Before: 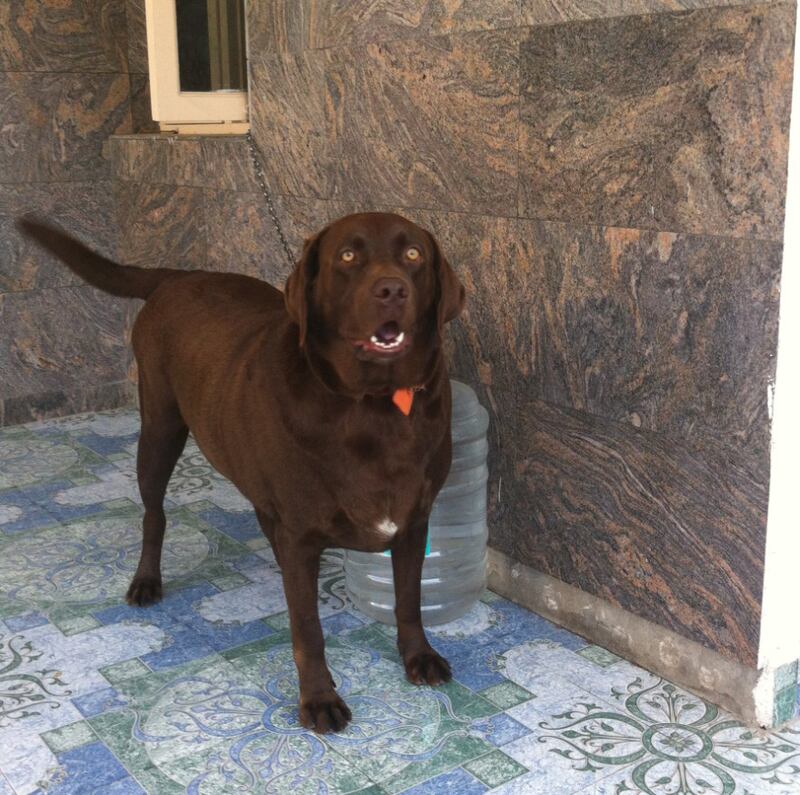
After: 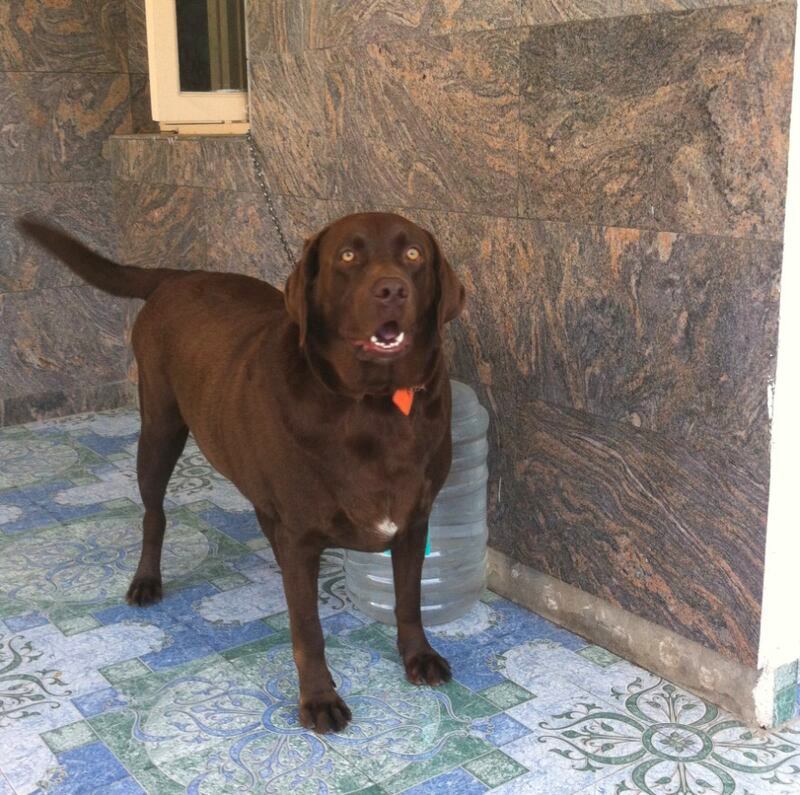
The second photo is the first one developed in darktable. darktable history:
contrast brightness saturation: contrast 0.029, brightness 0.068, saturation 0.121
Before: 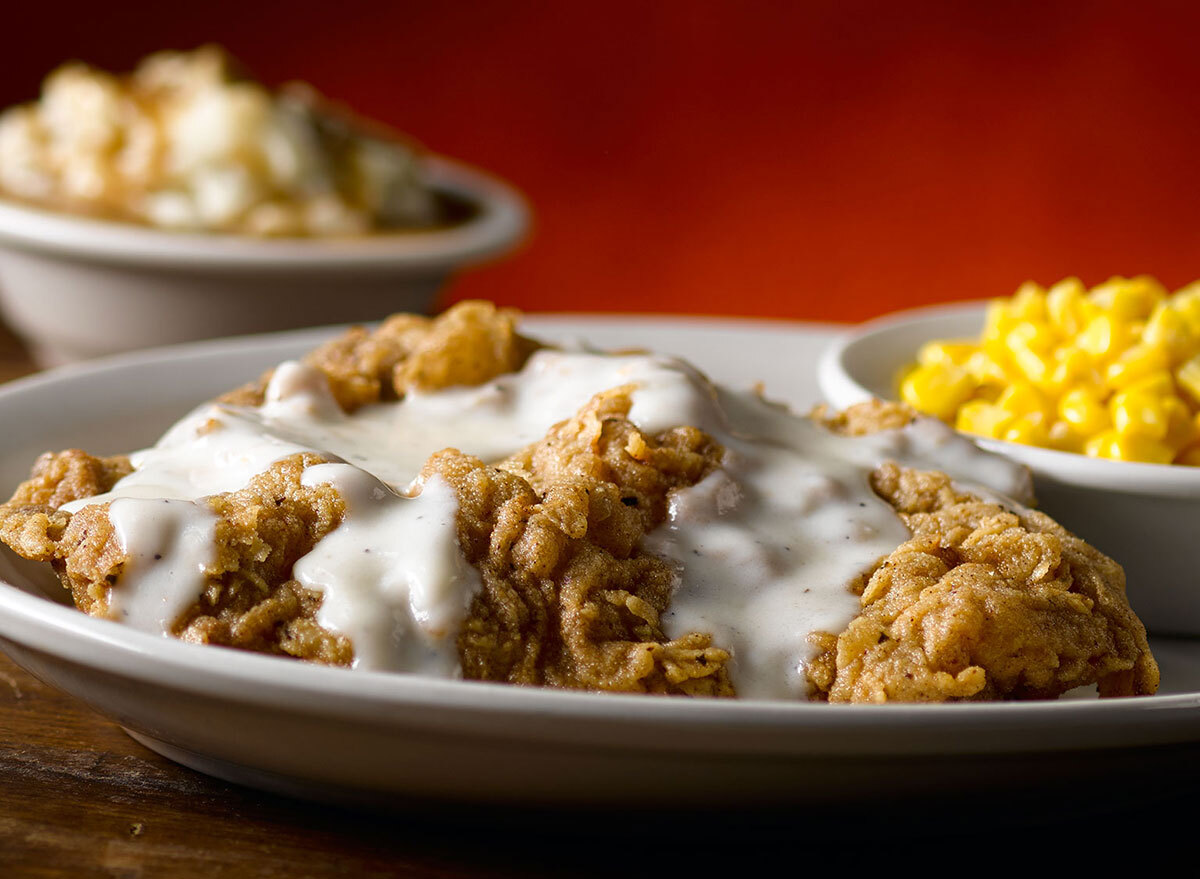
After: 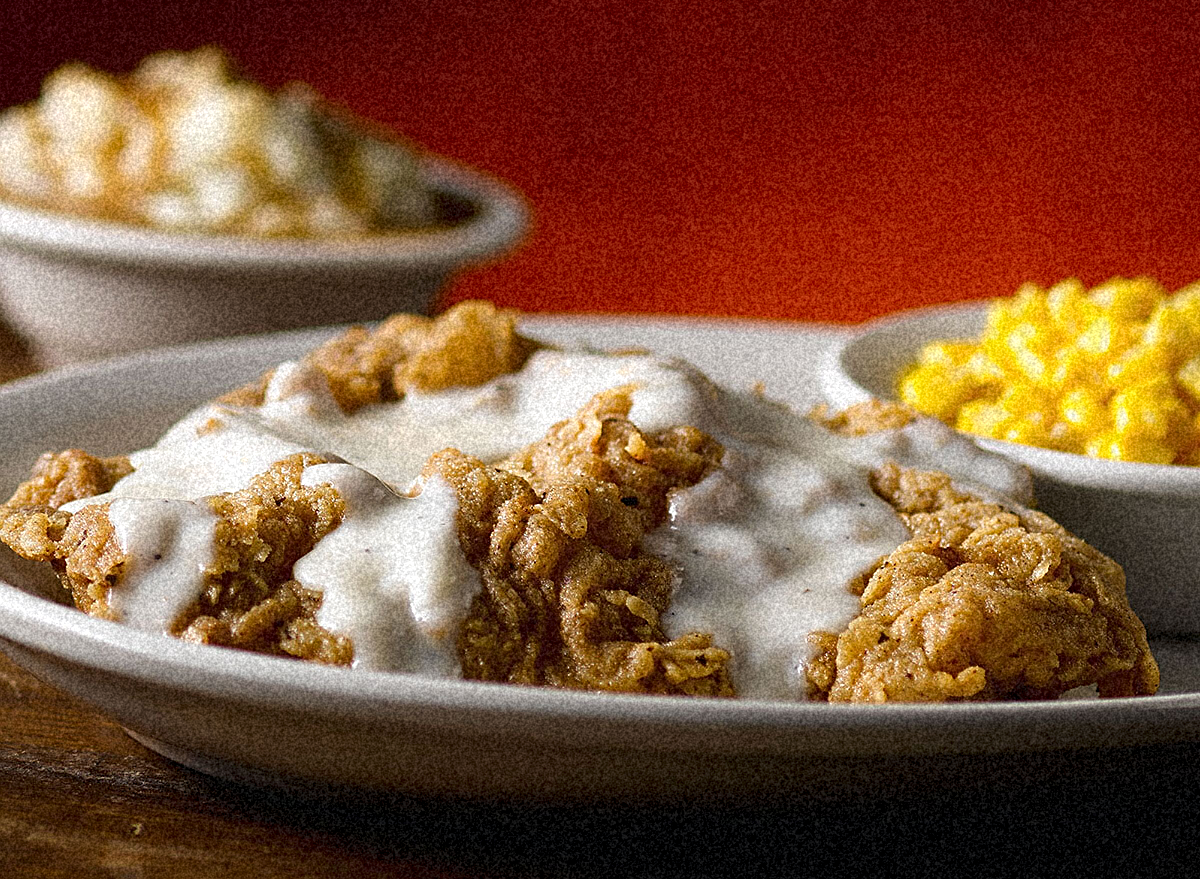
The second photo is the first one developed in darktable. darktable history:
grain: coarseness 46.9 ISO, strength 50.21%, mid-tones bias 0%
sharpen: on, module defaults
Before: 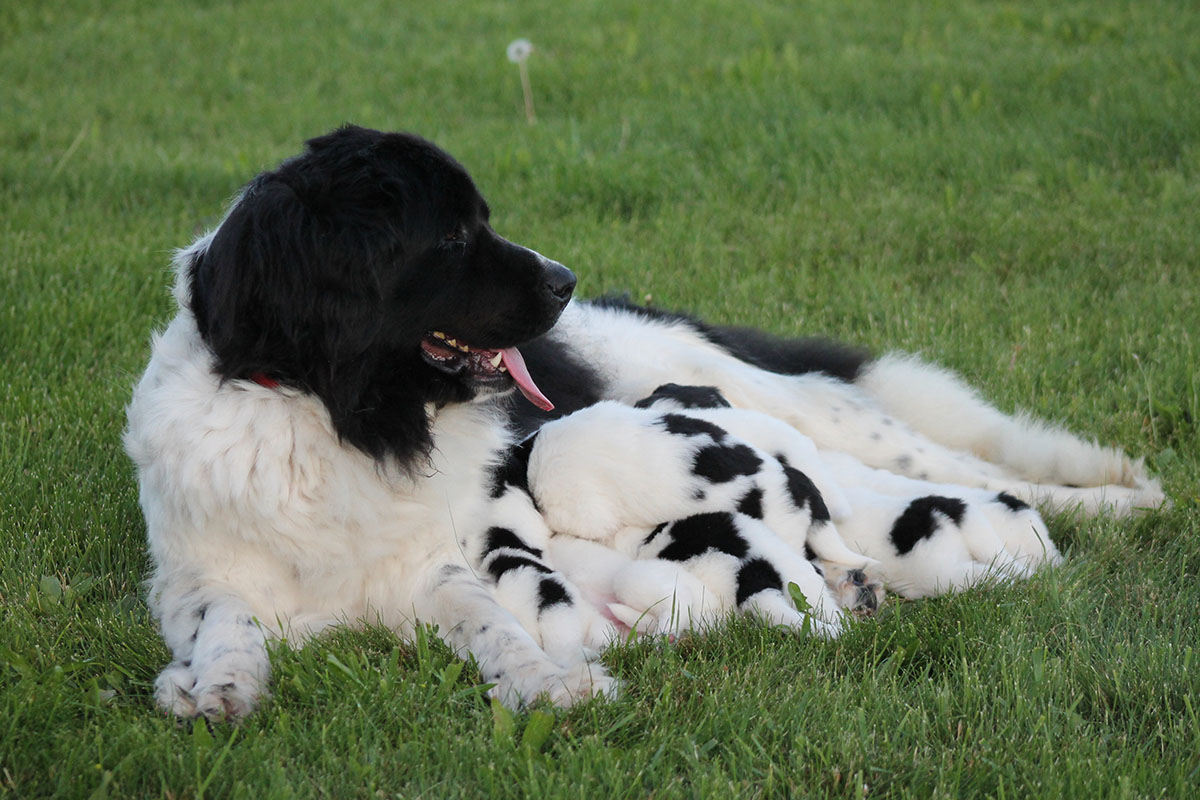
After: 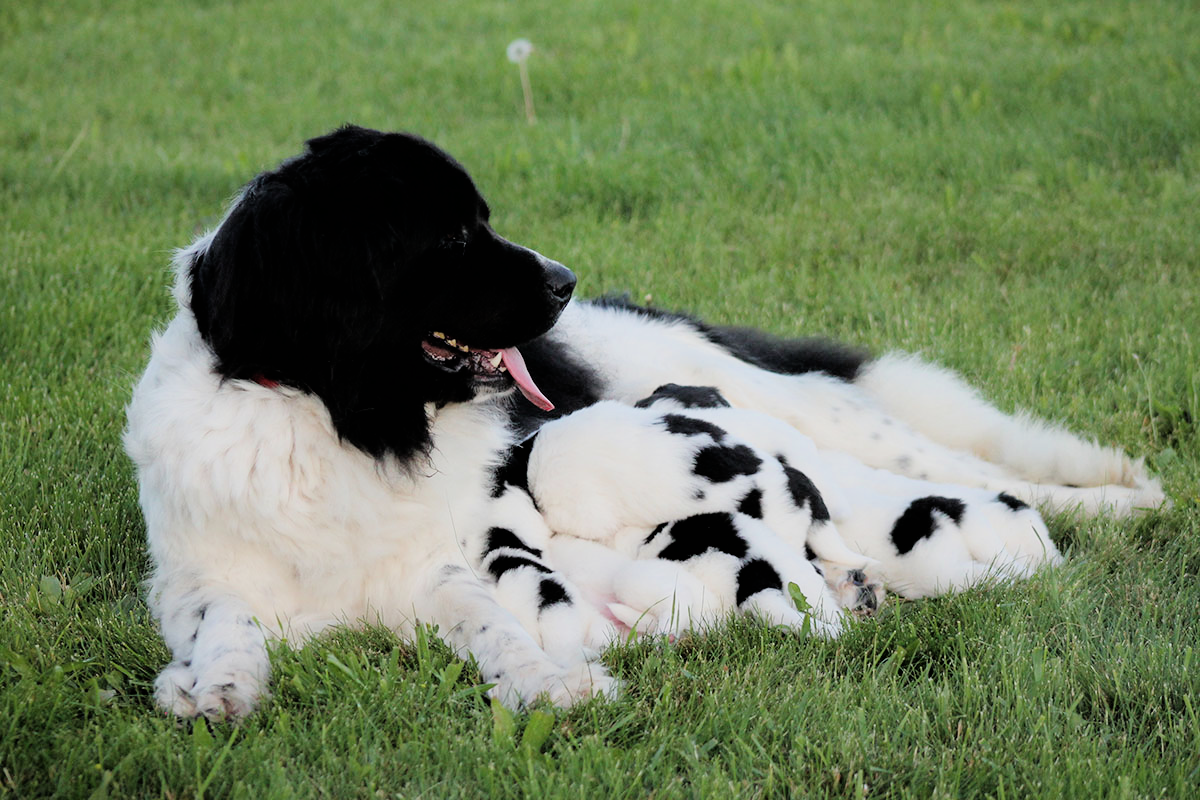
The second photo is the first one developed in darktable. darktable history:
filmic rgb: black relative exposure -7.71 EV, white relative exposure 4.37 EV, threshold 5.98 EV, hardness 3.75, latitude 37.98%, contrast 0.979, highlights saturation mix 9.3%, shadows ↔ highlights balance 4.97%, enable highlight reconstruction true
tone equalizer: -8 EV -0.719 EV, -7 EV -0.697 EV, -6 EV -0.627 EV, -5 EV -0.389 EV, -3 EV 0.399 EV, -2 EV 0.6 EV, -1 EV 0.685 EV, +0 EV 0.752 EV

━━━

◆ **PROBLEM REQUIREMENTS**:
Reproduce every one of the entries above word for word, leaving out the pictures.

◆ **THE ANSWER**:
Before: 
After: 
The second photo is the first one developed in darktable. darktable history:
contrast brightness saturation: contrast 0.029, brightness 0.068, saturation 0.121
Before: 
After: 
The second photo is the first one developed in darktable. darktable history:
grain: coarseness 46.9 ISO, strength 50.21%, mid-tones bias 0%
sharpen: on, module defaults
Before: 
After: 
The second photo is the first one developed in darktable. darktable history:
filmic rgb: black relative exposure -7.71 EV, white relative exposure 4.37 EV, threshold 5.98 EV, hardness 3.75, latitude 37.98%, contrast 0.979, highlights saturation mix 9.3%, shadows ↔ highlights balance 4.97%, enable highlight reconstruction true
tone equalizer: -8 EV -0.719 EV, -7 EV -0.697 EV, -6 EV -0.627 EV, -5 EV -0.389 EV, -3 EV 0.399 EV, -2 EV 0.6 EV, -1 EV 0.685 EV, +0 EV 0.752 EV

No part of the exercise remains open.